Study text |
My impression is that most people do not treat gambling money as merely part of their entertainment, budget. People are spending just as much on movies or beer as they were before the current gambling boom. So where is the money coming from? The California Lottery, for example, sold over $2 billion in tickets in 1990, and kept half.
It is important to remember that the prior two gambling waves ended with nation-wide prohibitions on gambling. Is the current boom headed toward the same bust?
Like a prophecy fulfilled, it looks like we are doomed to repeat our history, having failed to learn the lessons of the past. Twice before in American history players could make legal bets in almost every state, but these waves of legal gambling came crashing down in scandal and ruin.
The anti-gambling prohibitions epitomize the traditional approach taken by American laws. These laws are not only designed to protect people from themselves, but are part of a greater moral framework designed to reflect the legislators’ and courts’ views of a paradigm society.
But a casino is not an adult Disneyland. The casino’s goal is to make as much money as it can by beating its own customers in any way short of losing its license. As one extreme example, Nevada casinos know that in the 60 years that gambling has been legal; no casino has ever been fined for allowing minors to gamble. To exploit this opportunity, some casinos in Las Vegas entice children in by setting up low-stakes blackjack tables on weekends and by not checking the identifications of slot players, unless the minor wins, then the casino refuses to pay! When the casino wins it keeps the child’s money; when the casino loses, it keeps the child’s money; and when the casino gets caught gambling with children, it pays no fine.
Disneyland would not exploit minors, or drunks, or compulsives, even if it could get away with it. But some casinos do it every day and then lie about it, even to themselves. A large gambling operation has no morals.
Gambling has once again spread virtually everywhere in the United States, and in every form.
Twice before in American history when gambling was available everywhere it led to complete prohibition.
PATTERNS FROM THE PAST
To see where we are going it is first necessary to review where we have been. With legal gambling in America we find patterns of booms and busts that repeat in great seventy year cycles.
Gambling has had a recurring, consistent pattern throughout the country’s history, beginning in the earliest colonial period and persisting up to the most recent elections. When all forms of gambling are illegal there is pressure for legalization, first of one game and then, gradually, of all forms. Although it may be illegal, many people are gambling, at either social games or underground commercial lotteries, race books and casinos. The anti-gambling laws are difficult to enforce and the general population does not want arrests made anyway, if it means taking police resources away from more serious crimes. The result is widespread evasion of the law, leading to disrespect and corruption of law enforcement and the legal system. The response by the public is a demand for reform, for something to be done to prevent involvement by officials in these areas of moral ambiguity, for legalization.

Material provided |
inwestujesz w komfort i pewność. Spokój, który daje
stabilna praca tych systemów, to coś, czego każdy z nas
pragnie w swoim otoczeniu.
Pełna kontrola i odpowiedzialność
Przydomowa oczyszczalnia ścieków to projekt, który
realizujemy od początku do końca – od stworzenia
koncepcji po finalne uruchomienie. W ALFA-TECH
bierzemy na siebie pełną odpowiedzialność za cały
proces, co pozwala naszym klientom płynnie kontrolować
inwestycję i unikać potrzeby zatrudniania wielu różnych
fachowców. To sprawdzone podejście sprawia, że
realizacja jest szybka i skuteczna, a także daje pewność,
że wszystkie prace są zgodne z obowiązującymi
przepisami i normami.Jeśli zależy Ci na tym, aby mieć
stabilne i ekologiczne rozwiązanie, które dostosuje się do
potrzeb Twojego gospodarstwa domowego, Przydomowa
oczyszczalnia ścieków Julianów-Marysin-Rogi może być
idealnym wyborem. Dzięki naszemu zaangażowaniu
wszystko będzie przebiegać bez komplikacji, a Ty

Activity list |
**A.** Translate this sentence from the passage on legal gambling in America into Spanish: "Gambling has once again spread virtually everywhere in the United States, and in every form."
**B.** Answer these from the passage on legal gambling in America:
(i) How much did the California Lottery sell in tickets in 1990?
(ii) For how many years has gambling been legal in Nevada?
(iii) How long are the cycles of booms and busts in American legal gambling?
**C.** Quote the passage on legal gambling in America, starting at "But a casino" and ending at "pays no fine.".

Solutions per task |
**A.** El juego se ha extendido una vez más prácticamente a todas partes en los Estados Unidos, y en todas sus formas.

**B.**
(i) Over $2 billion.
(ii) 60 years.
(iii) Seventy years.

**C.**
But a casino is not an adult Disneyland. The casino’s goal is to make as much money as it can by beating its own customers in any way short of losing its license. As one extreme example, Nevada casinos know that in the 60 years that gambling has been legal; no casino has ever been fined for allowing minors to gamble. To exploit this opportunity, some casinos in Las Vegas entice children in by setting up low-stakes blackjack tables on weekends and by not checking the identifications of slot players, unless the minor wins, then the casino refuses to pay! When the casino wins it keeps the child’s money; when the casino loses, it keeps the child’s money; and when the casino gets caught gambling with children, it pays no fine.